As reported by CityLab: Per capita driving has peaked in America, and with that new normal comes the question of whether or not we should be spending limited transportation funding on building new roads. If nothing else the driving trends support the wisdom of a “fix-it-first” policy that focuses on highway maintenance over expansion.
Iowa DOT chief Paul Trombino recently took that logical conclusion one step further. During an Urban Land Institute talk, Trombino told the audience he expects the state’s overbuilt and unsustainable road network to “shrink,”according to Charles Marohn of Strong Towns. Iowans should figure out which roads “we really want to keep” and let the others “deteriorate and go away.”

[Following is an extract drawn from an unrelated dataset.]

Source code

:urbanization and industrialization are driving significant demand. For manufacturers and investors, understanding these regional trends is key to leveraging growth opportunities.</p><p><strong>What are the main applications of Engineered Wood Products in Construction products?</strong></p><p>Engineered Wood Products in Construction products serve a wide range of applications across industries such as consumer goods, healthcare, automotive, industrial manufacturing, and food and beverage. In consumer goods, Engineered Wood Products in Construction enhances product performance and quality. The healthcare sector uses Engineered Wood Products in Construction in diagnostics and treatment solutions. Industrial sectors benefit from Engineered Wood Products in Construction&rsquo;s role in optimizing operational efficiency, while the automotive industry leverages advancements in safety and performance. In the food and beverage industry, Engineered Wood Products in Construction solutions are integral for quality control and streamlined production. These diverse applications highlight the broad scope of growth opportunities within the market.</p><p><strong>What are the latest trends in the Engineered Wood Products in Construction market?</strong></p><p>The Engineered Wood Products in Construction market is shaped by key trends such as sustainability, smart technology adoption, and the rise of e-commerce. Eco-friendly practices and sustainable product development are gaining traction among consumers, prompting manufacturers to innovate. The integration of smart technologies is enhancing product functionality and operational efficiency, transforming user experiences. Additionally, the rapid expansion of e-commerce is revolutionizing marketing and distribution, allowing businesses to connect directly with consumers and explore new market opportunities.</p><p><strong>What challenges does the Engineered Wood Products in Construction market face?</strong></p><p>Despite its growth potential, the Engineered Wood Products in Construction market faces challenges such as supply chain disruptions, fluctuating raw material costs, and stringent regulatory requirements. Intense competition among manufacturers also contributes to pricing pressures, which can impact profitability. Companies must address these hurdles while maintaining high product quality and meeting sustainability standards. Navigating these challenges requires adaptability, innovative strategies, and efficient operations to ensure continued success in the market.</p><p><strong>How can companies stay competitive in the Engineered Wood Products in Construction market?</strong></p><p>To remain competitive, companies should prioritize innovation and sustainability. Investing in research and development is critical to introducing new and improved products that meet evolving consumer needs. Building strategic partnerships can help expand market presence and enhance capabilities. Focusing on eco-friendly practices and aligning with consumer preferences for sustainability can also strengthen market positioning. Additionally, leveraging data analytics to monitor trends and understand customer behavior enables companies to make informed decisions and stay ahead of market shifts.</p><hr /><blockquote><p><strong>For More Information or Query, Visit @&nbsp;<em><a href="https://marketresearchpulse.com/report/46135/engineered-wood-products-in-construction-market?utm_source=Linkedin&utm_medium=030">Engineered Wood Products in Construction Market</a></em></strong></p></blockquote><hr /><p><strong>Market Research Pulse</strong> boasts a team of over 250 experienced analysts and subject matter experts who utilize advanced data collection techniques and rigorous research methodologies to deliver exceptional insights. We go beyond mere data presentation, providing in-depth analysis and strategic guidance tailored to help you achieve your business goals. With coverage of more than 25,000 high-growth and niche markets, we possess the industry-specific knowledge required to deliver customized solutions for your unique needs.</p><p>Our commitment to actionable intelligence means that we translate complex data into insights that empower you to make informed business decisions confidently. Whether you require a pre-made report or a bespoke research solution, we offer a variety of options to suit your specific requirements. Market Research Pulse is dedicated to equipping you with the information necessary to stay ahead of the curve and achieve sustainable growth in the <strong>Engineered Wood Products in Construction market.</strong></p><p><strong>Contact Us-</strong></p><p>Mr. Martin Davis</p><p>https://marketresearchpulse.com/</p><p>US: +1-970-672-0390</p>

The key quotes, via Marohn (our emphasis):
I said the numbers before. 114,000 lane miles, 25,000 bridges, 4,000 miles of rail. I said this a lot in my conversation when we were talking about fuel tax increases. It’s not affordable. Nobody’s going to pay. We are. We’re the ones. Look in the mirror. We’re not going to pay to rebuild that entire system. And my personal belief is that the entire system is unneeded. And so the reality is, the system is going to shrink.
Marohn characterizes the admission as a stunning one, and indeed it’s not everyday a U.S. transportation leader calls for fewer highways. But Trombino’s assessment is also spot on.

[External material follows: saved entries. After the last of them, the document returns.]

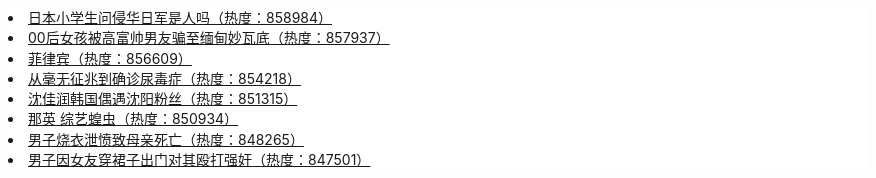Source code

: <li>
<a href="https://s.weibo.com/weibo?q=%23%E6%97%A5%E6%9C%AC%E5%B0%8F%E5%AD%A6%E7%94%9F%E9%97%AE%E4%BE%B5%E5%8D%8E%E6%97%A5%E5%86%9B%E6%98%AF%E4%BA%BA%E5%90%97%23" target="weibo">
日本小学生问侵华日军是人吗（热度：858984）
</a>
</li>

<li>
<a href="https://s.weibo.com/weibo?q=%2300%E5%90%8E%E5%A5%B3%E5%AD%A9%E8%A2%AB%E9%AB%98%E5%AF%8C%E5%B8%85%E7%94%B7%E5%8F%8B%E9%AA%97%E8%87%B3%E7%BC%85%E7%94%B8%E5%A6%99%E7%93%A6%E5%BA%95%23" target="weibo">
00后女孩被高富帅男友骗至缅甸妙瓦底（热度：857937）
</a>
</li>

<li>
<a href="https://s.weibo.com/weibo?q=%23%E8%8F%B2%E5%BE%8B%E5%AE%BE%23" target="weibo">
菲律宾（热度：856609）
</a>
</li>

<li>
<a href="https://s.weibo.com/weibo?q=%23%E4%BB%8E%E6%AF%AB%E6%97%A0%E5%BE%81%E5%85%86%E5%88%B0%E7%A1%AE%E8%AF%8A%E5%B0%BF%E6%AF%92%E7%97%87%23" target="weibo">
从毫无征兆到确诊尿毒症（热度：854218）
</a>
</li>

<li>
<a href="https://s.weibo.com/weibo?q=%23%E6%B2%88%E4%BD%B3%E6%B6%A6%E9%9F%A9%E5%9B%BD%E5%81%B6%E9%81%87%E6%B2%88%E9%98%B3%E7%B2%89%E4%B8%9D%23" target="weibo">
沈佳润韩国偶遇沈阳粉丝（热度：851315）
</a>
</li>

<li>
<a href="https://s.weibo.com/weibo?q=%23%E9%82%A3%E8%8B%B1%20%E7%BB%BC%E8%89%BA%E8%9D%97%E8%99%AB%23" target="weibo">
那英 综艺蝗虫（热度：850934）
</a>
</li>

<li>
<a href="https://s.weibo.com/weibo?q=%23%E7%94%B7%E5%AD%90%E7%83%A7%E8%A1%A3%E6%B3%84%E6%84%A4%E8%87%B4%E6%AF%8D%E4%BA%B2%E6%AD%BB%E4%BA%A1%23" target="weibo">
男子烧衣泄愤致母亲死亡（热度：848265）
</a>
</li>

<li>
<a href="https://s.weibo.com/weibo?q=%23%E7%94%B7%E5%AD%90%E5%9B%A0%E5%A5%B3%E5%8F%8B%E7%A9%BF%E8%A3%99%E5%AD%90%E5%87%BA%E9%97%A8%E5%AF%B9%E5%85%B6%E6%AE%B4%E6%89%93%E5%BC%BA%E5%A5%B8%23" target="weibo">
男子因女友穿裙子出门对其殴打强奸（热度：847501）
</a>
</li>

Iowa’s road network is already as big as it needs to be. Per capita driving peaked in the state in 2004 and has since been on the decline. Yet from 2009 to 2011 the state still spent 52 percent of its highway money on expansion. No surprise, then, that its share of roads in “good” condition fell from an already low 39 percent in 2008 to a frightful 21 percent by 2011. Iowa spends about $217 million a year on road repair, but Smart Growth America estimates that to get its roads into decent shape it needs to spend closer to $555 million a year over the next 20 years.
Trombino might be more candid about the problem than most officials, but others have recognized it. Last year the Washington State DOT made a severe adjustment to its vehicle mileage outlook in the coming decades based on a recognition that driving trends weren’t growing as they had in the past. Instead of expected continued gradual growth, WashDOT instead called for 0.4 percent growth through 2019 then a 0.4 percent decline through 2043.

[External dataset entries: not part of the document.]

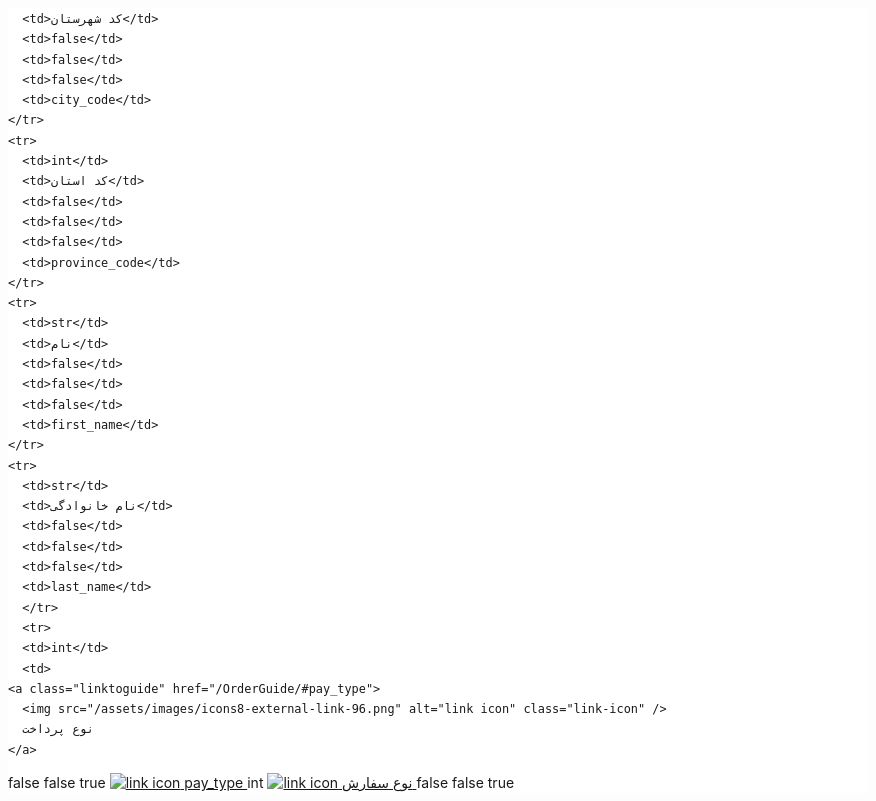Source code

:       <td>کد شهرستان</td>
      <td>false</td>
      <td>false</td>
      <td>false</td>
      <td>city_code</td>
    </tr>
    <tr>
      <td>int</td>
      <td>کد استان</td>
      <td>false</td>
      <td>false</td>
      <td>false</td>
      <td>province_code</td>
    </tr>
    <tr>
      <td>str</td>
      <td>نام</td>
      <td>false</td>
      <td>false</td>
      <td>false</td>
      <td>first_name</td>
    </tr>
    <tr>
      <td>str</td>
      <td>نام خانوادگی</td>
      <td>false</td>
      <td>false</td>
      <td>false</td>
      <td>last_name</td>
      </tr>
      <tr>
      <td>int</td>
      <td>
    <a class="linktoguide" href="/OrderGuide/#pay_type">
      <img src="/assets/images/icons8-external-link-96.png" alt="link icon" class="link-icon" />
      نوع پرداخت
    </a>
  </td>
  <td>false</td>
  <td>false</td>
  <td>true</td>
  <td>
    <a class="linktoguide" href="/OrderGuide/#pay_type">
      <img src="/assets/images/icons8-external-link-96.png" alt="link icon" class="link-icon" />
      pay_type
    </a>
  </td>
    </tr>
    <tr>
      <td>int</td>
      <td>
    <a class="linktoguide" href="/OrderGuide/#order_type">
      <img src="/assets/images/icons8-external-link-96.png" alt="link icon" class="link-icon" />
      نوع سفارش
    </a>
  </td>
  <td>false</td>
  <td>false</td>
  <td>true</td>
  <td>
    <a class="linktoguide" href="/OrderGuide/#order_type">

Cash-strapped metro areas have started to urge their state DOTs to make similar realizations about driving trends. In Ohio, where vehicle mileage also peaked around 2004, a number of metropolitan planning organizations have pushed for a new policy toward highways that focuses on maintenance over expansion, Streetblog’s Angie Schmitt reported in April. For some of these places, letting the road network shrink, as Iowa proposes, might be the wisest option.